**Exercise**
When you reach a picture, skip it, and retype every line below exactly.

Entries taken from a collection:
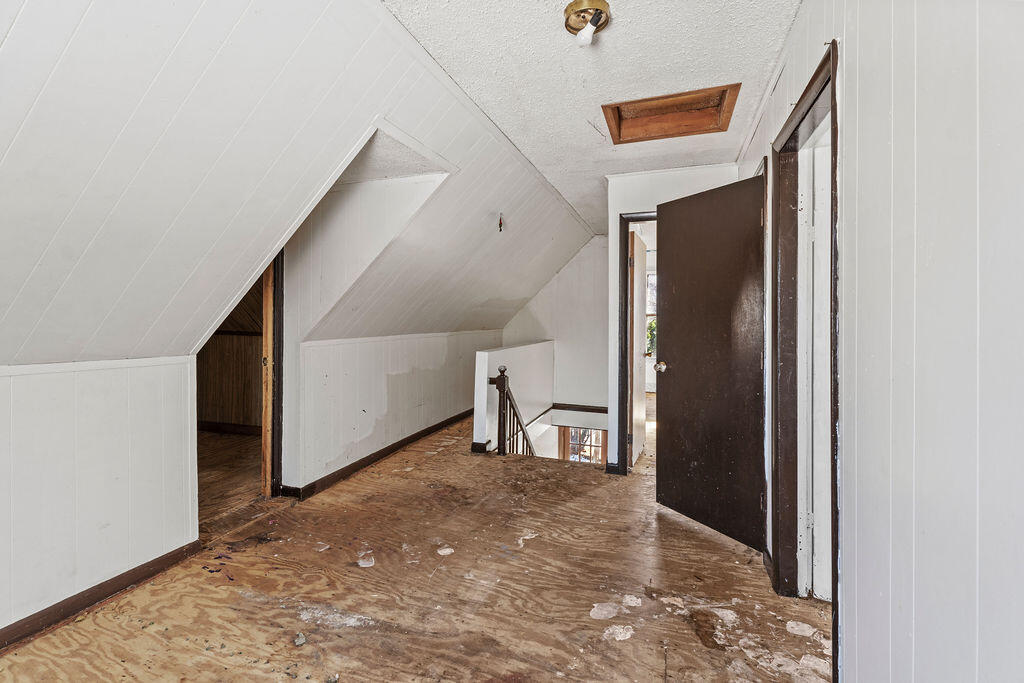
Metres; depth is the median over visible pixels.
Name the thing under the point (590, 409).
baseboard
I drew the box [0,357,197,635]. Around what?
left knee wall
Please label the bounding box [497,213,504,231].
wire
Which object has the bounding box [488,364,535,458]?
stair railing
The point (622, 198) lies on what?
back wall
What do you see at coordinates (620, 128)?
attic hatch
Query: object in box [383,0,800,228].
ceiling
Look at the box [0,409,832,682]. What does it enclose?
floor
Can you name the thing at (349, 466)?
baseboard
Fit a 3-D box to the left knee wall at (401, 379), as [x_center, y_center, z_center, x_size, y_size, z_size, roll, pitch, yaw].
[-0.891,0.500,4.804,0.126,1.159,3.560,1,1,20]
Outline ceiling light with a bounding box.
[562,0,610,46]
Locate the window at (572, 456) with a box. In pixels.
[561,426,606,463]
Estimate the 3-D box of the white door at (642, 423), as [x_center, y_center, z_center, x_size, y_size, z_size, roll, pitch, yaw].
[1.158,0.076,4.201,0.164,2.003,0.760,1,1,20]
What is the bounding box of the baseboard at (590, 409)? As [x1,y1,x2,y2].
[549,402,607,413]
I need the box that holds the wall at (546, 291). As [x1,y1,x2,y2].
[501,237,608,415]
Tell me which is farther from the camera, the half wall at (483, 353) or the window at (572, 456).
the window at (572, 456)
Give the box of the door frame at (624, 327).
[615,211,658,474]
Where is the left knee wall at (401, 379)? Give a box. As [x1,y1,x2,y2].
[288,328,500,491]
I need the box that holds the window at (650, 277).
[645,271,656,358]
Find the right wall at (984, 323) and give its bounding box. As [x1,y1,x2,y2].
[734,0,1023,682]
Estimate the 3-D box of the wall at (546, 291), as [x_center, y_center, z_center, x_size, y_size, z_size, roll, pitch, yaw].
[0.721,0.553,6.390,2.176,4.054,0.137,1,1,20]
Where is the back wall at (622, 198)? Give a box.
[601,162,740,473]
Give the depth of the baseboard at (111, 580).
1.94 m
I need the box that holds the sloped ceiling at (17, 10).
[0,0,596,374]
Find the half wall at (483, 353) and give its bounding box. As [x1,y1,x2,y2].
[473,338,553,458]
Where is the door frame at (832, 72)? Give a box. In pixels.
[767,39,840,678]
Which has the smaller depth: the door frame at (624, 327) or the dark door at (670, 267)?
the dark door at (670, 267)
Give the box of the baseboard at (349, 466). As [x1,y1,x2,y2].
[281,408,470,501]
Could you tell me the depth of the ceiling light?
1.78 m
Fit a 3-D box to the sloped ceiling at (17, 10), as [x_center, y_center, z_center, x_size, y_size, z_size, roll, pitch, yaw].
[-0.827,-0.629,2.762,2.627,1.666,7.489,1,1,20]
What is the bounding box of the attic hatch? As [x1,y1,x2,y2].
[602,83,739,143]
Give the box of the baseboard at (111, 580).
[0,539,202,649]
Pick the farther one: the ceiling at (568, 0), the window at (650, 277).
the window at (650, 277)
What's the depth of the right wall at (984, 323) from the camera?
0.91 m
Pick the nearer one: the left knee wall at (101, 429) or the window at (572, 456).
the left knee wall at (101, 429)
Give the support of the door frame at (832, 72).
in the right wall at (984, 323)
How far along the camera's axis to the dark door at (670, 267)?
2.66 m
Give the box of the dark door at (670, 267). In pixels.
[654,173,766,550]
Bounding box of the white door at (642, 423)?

**Answer to this problem**
Metres; depth is the median over visible pixels.
Name the thing under the point (590, 409).
baseboard
I drew the box [0,357,197,635]. Around what?
left knee wall
Please label the bounding box [497,213,504,231].
wire
Which object has the bounding box [488,364,535,458]?
stair railing
The point (622, 198) lies on what?
back wall
What do you see at coordinates (620, 128)?
attic hatch
Query: object in box [383,0,800,228].
ceiling
Look at the box [0,409,832,682]. What does it enclose?
floor
Can you name the thing at (349, 466)?
baseboard
Fit a 3-D box to the left knee wall at (401, 379), as [x_center, y_center, z_center, x_size, y_size, z_size, roll, pitch, yaw].
[-0.891,0.500,4.804,0.126,1.159,3.560,1,1,20]
Outline ceiling light with a bounding box.
[562,0,610,46]
Locate the window at (572, 456) with a box. In pixels.
[561,426,606,463]
Estimate the 3-D box of the white door at (642, 423), as [x_center, y_center, z_center, x_size, y_size, z_size, roll, pitch, yaw].
[1.158,0.076,4.201,0.164,2.003,0.760,1,1,20]
What is the bounding box of the baseboard at (590, 409)? As [x1,y1,x2,y2].
[549,402,607,413]
I need the box that holds the wall at (546, 291). As [x1,y1,x2,y2].
[501,237,608,415]
Tell me which is farther from the camera, the half wall at (483, 353) or the window at (572, 456).
the window at (572, 456)
Give the box of the door frame at (624, 327).
[615,211,658,474]
Where is the left knee wall at (401, 379)? Give a box. As [x1,y1,x2,y2].
[288,328,500,491]
I need the box that holds the window at (650, 277).
[645,271,656,358]
Find the right wall at (984, 323) and give its bounding box. As [x1,y1,x2,y2].
[734,0,1023,682]
Estimate the 3-D box of the wall at (546, 291), as [x_center, y_center, z_center, x_size, y_size, z_size, roll, pitch, yaw].
[0.721,0.553,6.390,2.176,4.054,0.137,1,1,20]
Where is the back wall at (622, 198)? Give a box.
[601,162,740,473]
Give the depth of the baseboard at (111, 580).
1.94 m
I need the box that holds the sloped ceiling at (17, 10).
[0,0,596,374]
Find the half wall at (483, 353) and give its bounding box. As [x1,y1,x2,y2].
[473,338,553,458]
Where is the door frame at (832, 72)? Give a box. In pixels.
[767,39,840,678]
Which has the smaller depth: the door frame at (624, 327) or the dark door at (670, 267)?
the dark door at (670, 267)
Give the box of the baseboard at (349, 466). As [x1,y1,x2,y2].
[281,408,470,501]
Could you tell me the depth of the ceiling light?
1.78 m
Fit a 3-D box to the sloped ceiling at (17, 10), as [x_center, y_center, z_center, x_size, y_size, z_size, roll, pitch, yaw].
[-0.827,-0.629,2.762,2.627,1.666,7.489,1,1,20]
What is the bounding box of the attic hatch? As [x1,y1,x2,y2].
[602,83,739,143]
Give the box of the baseboard at (111, 580).
[0,539,202,649]
Pick the farther one: the ceiling at (568, 0), the window at (650, 277).
the window at (650, 277)
What's the depth of the right wall at (984, 323) from the camera?
0.91 m
Pick the nearer one: the left knee wall at (101, 429) or the window at (572, 456).
the left knee wall at (101, 429)
Give the support of the door frame at (832, 72).
in the right wall at (984, 323)
How far along the camera's axis to the dark door at (670, 267)?
2.66 m
Give the box of the dark door at (670, 267). In pixels.
[654,173,766,550]
Bounding box of the white door at (642, 423)?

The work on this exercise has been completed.